**** Recorded data ****

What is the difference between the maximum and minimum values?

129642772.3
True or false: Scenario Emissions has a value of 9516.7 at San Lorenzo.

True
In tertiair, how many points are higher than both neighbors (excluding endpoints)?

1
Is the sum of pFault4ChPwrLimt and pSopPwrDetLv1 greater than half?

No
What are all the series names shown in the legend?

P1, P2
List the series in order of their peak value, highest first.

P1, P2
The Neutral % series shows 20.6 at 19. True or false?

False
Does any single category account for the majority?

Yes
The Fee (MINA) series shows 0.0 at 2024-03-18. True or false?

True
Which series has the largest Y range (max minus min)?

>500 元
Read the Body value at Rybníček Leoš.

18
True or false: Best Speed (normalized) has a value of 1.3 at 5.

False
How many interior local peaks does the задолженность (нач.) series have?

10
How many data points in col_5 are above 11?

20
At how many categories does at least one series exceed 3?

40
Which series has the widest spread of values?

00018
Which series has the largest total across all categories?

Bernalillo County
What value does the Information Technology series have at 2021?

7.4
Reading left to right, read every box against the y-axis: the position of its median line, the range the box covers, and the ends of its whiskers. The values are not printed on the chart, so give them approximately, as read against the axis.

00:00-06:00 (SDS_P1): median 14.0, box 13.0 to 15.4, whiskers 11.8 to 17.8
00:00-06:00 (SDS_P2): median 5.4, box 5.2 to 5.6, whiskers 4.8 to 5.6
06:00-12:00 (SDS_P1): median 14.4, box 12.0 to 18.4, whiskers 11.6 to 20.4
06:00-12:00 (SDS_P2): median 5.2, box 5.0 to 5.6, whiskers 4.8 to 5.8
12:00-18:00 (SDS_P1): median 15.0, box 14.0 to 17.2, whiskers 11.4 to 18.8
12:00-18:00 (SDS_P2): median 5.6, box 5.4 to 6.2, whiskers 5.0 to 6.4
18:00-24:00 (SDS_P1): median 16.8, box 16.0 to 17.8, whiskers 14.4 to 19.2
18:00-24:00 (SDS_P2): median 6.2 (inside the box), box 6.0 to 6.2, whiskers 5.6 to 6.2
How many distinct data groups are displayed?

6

****

• _Exercise description_:
Collect every line in the material above that contains the word "Which", treating uppercase and lowercase as different, and copy each one in full.

• _Answer area_:
Which series has the largest Y range (max minus min)?
Which series has the widest spread of values?
Which series has the largest total across all categories?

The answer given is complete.